Buna göre; Ormandan tahsis edilen ağaçlandırma alanları hariç olmak üzere eğimi yüzde 6’nın altında olan arazilerde yeni meyve bahçesi tesisine izin verilmeyecek. Yeni bahçe tesisi kurma koşullarına haiz olması halinde, Türkiye İstatistik Kurumu kayıtlarında yeterlilik oranı yüzde 150 ve üzeri olan ürünler için kurulun aksine bir kararı olmadığı müddetçe bahçe tesisine izin verilmeyecek.
ÜZERİNDE TARTIŞILABİLECEK ÖNERİLER
Prof. Dr. Aykut Gül, Havza bazlı destekleme modelini tarımda bir reform fırsatı olarak görüyor. Prof.Dr.Gül'ün bu konudaki önerileri şöyle:
- Havza bazlı desteklemede, ilk havza çalışmasında esas alınan 30 havza üzerinden devam edilmesi, havza yönetimini kolaylaştıracaktır. Bu konu tartışmaya açılmalı.

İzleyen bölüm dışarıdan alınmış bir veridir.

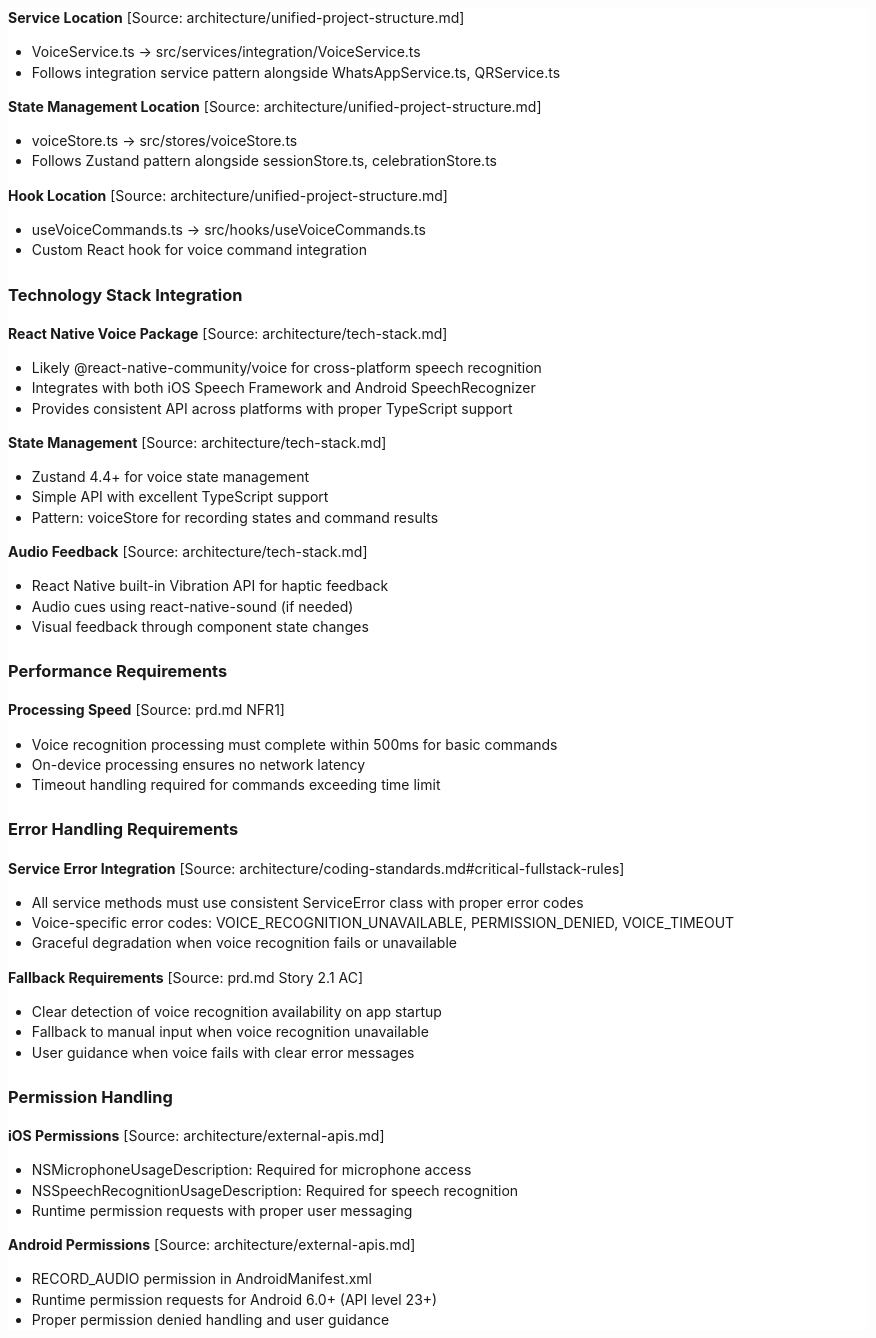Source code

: **Service Location** [Source: architecture/unified-project-structure.md]
- VoiceService.ts → src/services/integration/VoiceService.ts
- Follows integration service pattern alongside WhatsAppService.ts, QRService.ts

**State Management Location** [Source: architecture/unified-project-structure.md]
- voiceStore.ts → src/stores/voiceStore.ts
- Follows Zustand pattern alongside sessionStore.ts, celebrationStore.ts

**Hook Location** [Source: architecture/unified-project-structure.md]
- useVoiceCommands.ts → src/hooks/useVoiceCommands.ts
- Custom React hook for voice command integration

### Technology Stack Integration
**React Native Voice Package** [Source: architecture/tech-stack.md]
- Likely @react-native-community/voice for cross-platform speech recognition
- Integrates with both iOS Speech Framework and Android SpeechRecognizer
- Provides consistent API across platforms with proper TypeScript support

**State Management** [Source: architecture/tech-stack.md]
- Zustand 4.4+ for voice state management
- Simple API with excellent TypeScript support
- Pattern: voiceStore for recording states and command results

**Audio Feedback** [Source: architecture/tech-stack.md]
- React Native built-in Vibration API for haptic feedback
- Audio cues using react-native-sound (if needed)
- Visual feedback through component state changes

### Performance Requirements
**Processing Speed** [Source: prd.md NFR1]
- Voice recognition processing must complete within 500ms for basic commands
- On-device processing ensures no network latency
- Timeout handling required for commands exceeding time limit

### Error Handling Requirements
**Service Error Integration** [Source: architecture/coding-standards.md#critical-fullstack-rules]
- All service methods must use consistent ServiceError class with proper error codes
- Voice-specific error codes: VOICE_RECOGNITION_UNAVAILABLE, PERMISSION_DENIED, VOICE_TIMEOUT
- Graceful degradation when voice recognition fails or unavailable

**Fallback Requirements** [Source: prd.md Story 2.1 AC]
- Clear detection of voice recognition availability on app startup
- Fallback to manual input when voice recognition unavailable
- User guidance when voice fails with clear error messages

### Permission Handling
**iOS Permissions** [Source: architecture/external-apis.md]
- NSMicrophoneUsageDescription: Required for microphone access
- NSSpeechRecognitionUsageDescription: Required for speech recognition
- Runtime permission requests with proper user messaging

**Android Permissions** [Source: architecture/external-apis.md]
- RECORD_AUDIO permission in AndroidManifest.xml
- Runtime permission requests for Android 6.0+ (API level 23+)
- Proper permission denied handling and user guidance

-30 havza dikkate alındığında, her havza bazında Tarım Bölge Müdürlükleri oluşturulabilir. Orman, DSİ ve Meteoroloji Genel Müdürlüklerinde uygulanan bu idari yapılanma birçok açıdan daha etkili olabilir.
-Havza bazlı modelin esasını oluşturan, veri tabanları ve karar sistemleri güncellenmeli.
-Ülkemizin üretimine, iç ve dış talebine göre arz-talep dengesini sağlayacak bir model mutlaka olmalı. Başlangıçta var olduğu söylense de bugün çalışır vaziyette olmadığı görülüyor.
-Havza bazlı modelde, yapay zekâ desteği mutlaka olmalı.
-Çıkan sonuçlar, bölgelerden gelen siyasi taleplere açık olmamalı. Çünkü bu sistemin en büyük zaafı, sonuçlarına sürekli müdahale edilmesi.
-Üretici örgütlenmesinde havza bazında yapılanma gerçekleştirilmeli.
-TÜİK’in halen devam ettirdiği 26 bölgeden istatistik veri derleme işi, havza bazlı olmalı. Böylelikle her iki kurum bundan daha etkin yararlanabilir.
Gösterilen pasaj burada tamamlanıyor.